TASK MATERIAL:

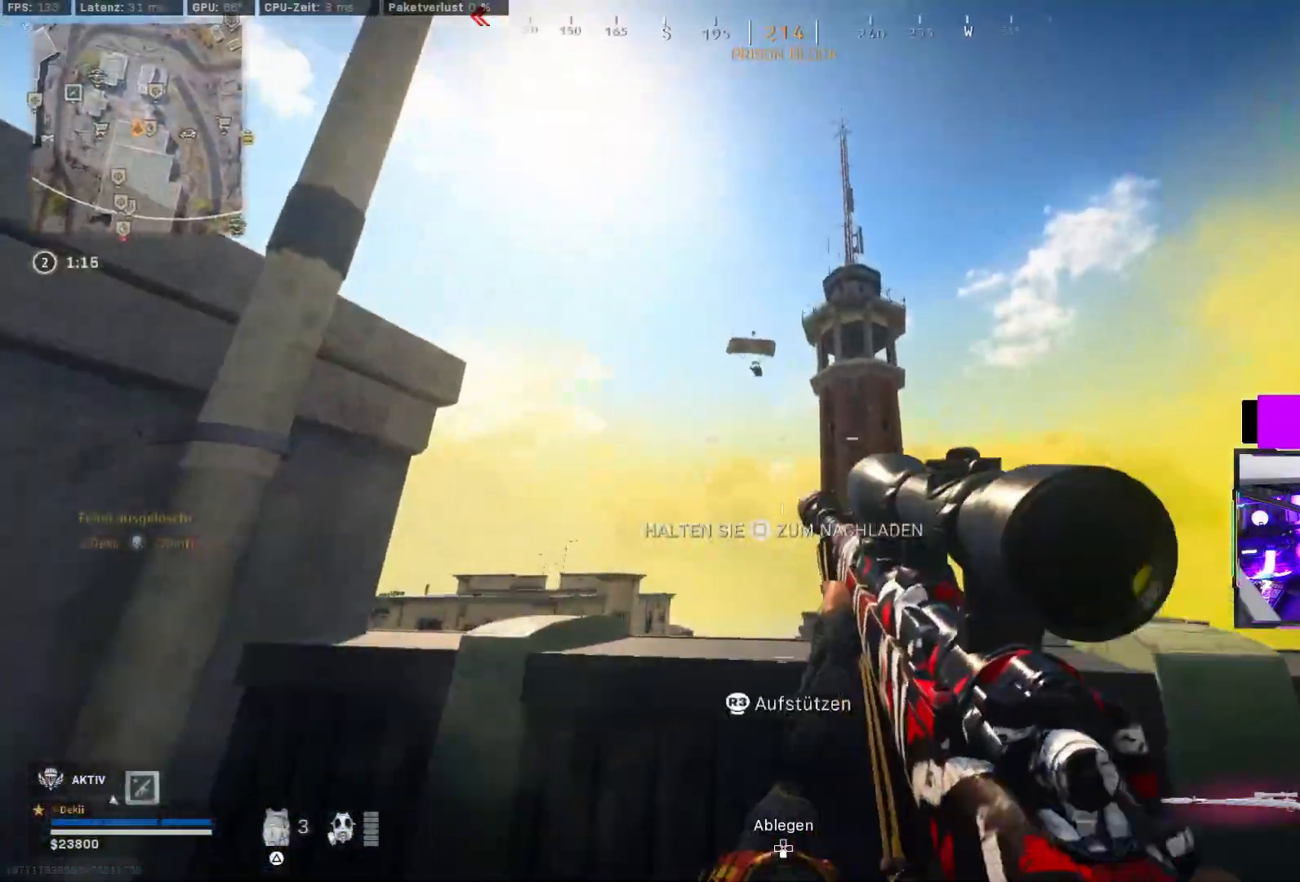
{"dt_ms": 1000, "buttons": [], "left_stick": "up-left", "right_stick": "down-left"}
==
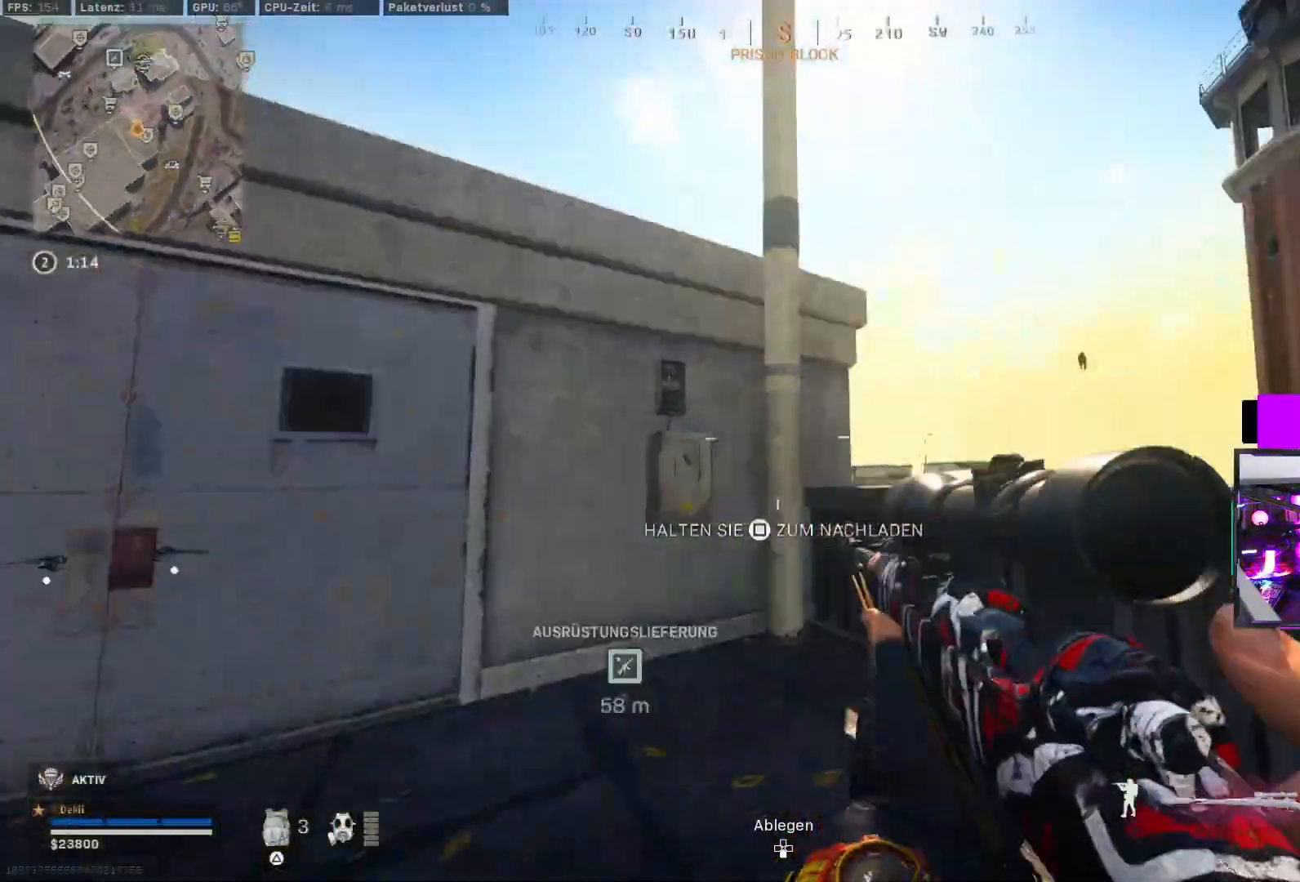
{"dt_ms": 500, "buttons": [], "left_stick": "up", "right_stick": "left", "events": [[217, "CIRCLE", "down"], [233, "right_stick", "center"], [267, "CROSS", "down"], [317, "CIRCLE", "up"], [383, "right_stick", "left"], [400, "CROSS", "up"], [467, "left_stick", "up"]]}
---
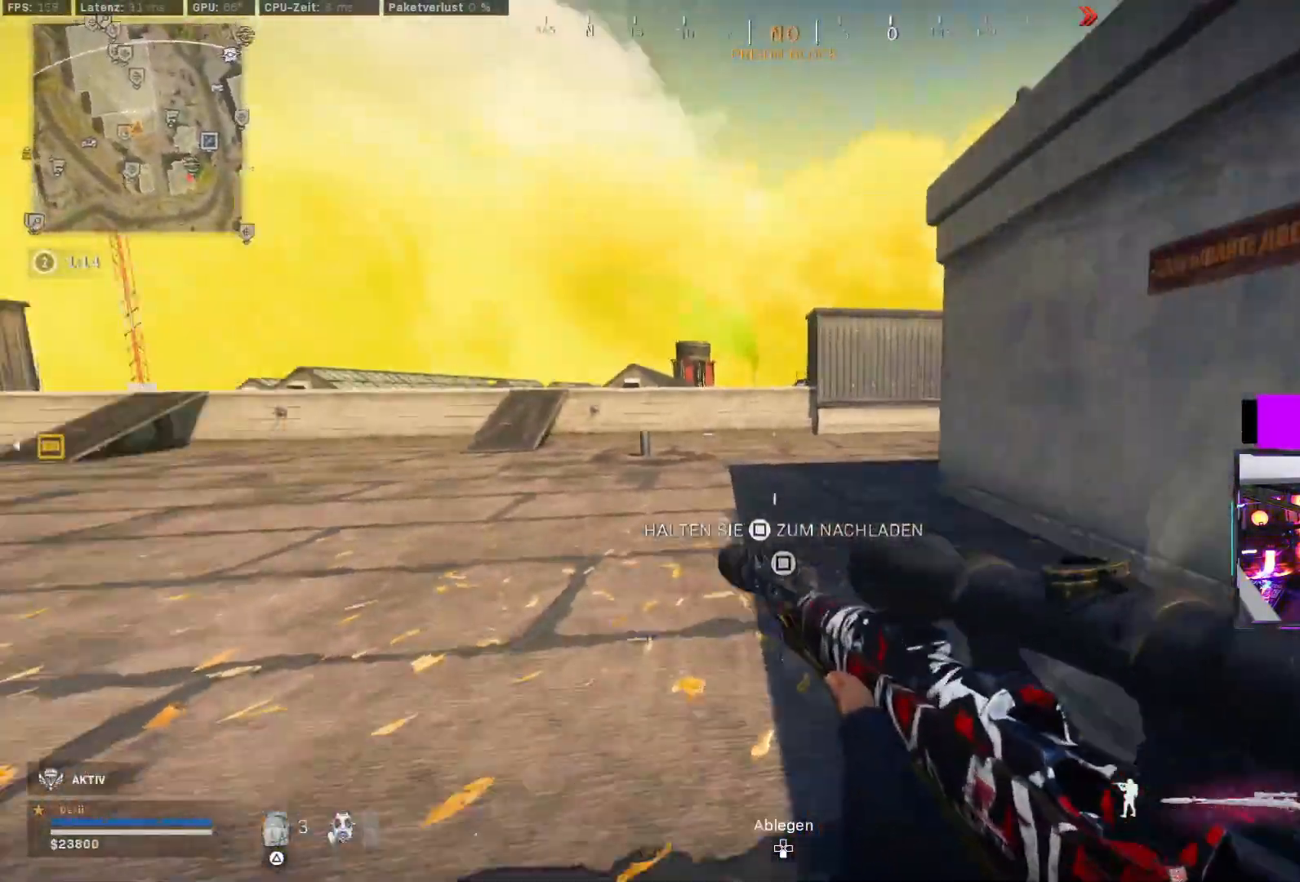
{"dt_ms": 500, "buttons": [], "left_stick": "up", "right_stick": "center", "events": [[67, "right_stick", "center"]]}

WHAT THE TASK REQUIRES:
Set apart and copy each line of the records that holds the word "events".

RESPONSE:
{"dt_ms": 500, "buttons": [], "left_stick": "up", "right_stick": "left", "events": [[217, "CIRCLE", "down"], [233, "right_stick", "center"], [267, "CROSS", "down"], [317, "CIRCLE", "up"], [383, "right_stick", "left"], [400, "CROSS", "up"], [467, "left_stick", "up"]]}
{"dt_ms": 500, "buttons": [], "left_stick": "up", "right_stick": "center", "events": [[67, "right_stick", "center"]]}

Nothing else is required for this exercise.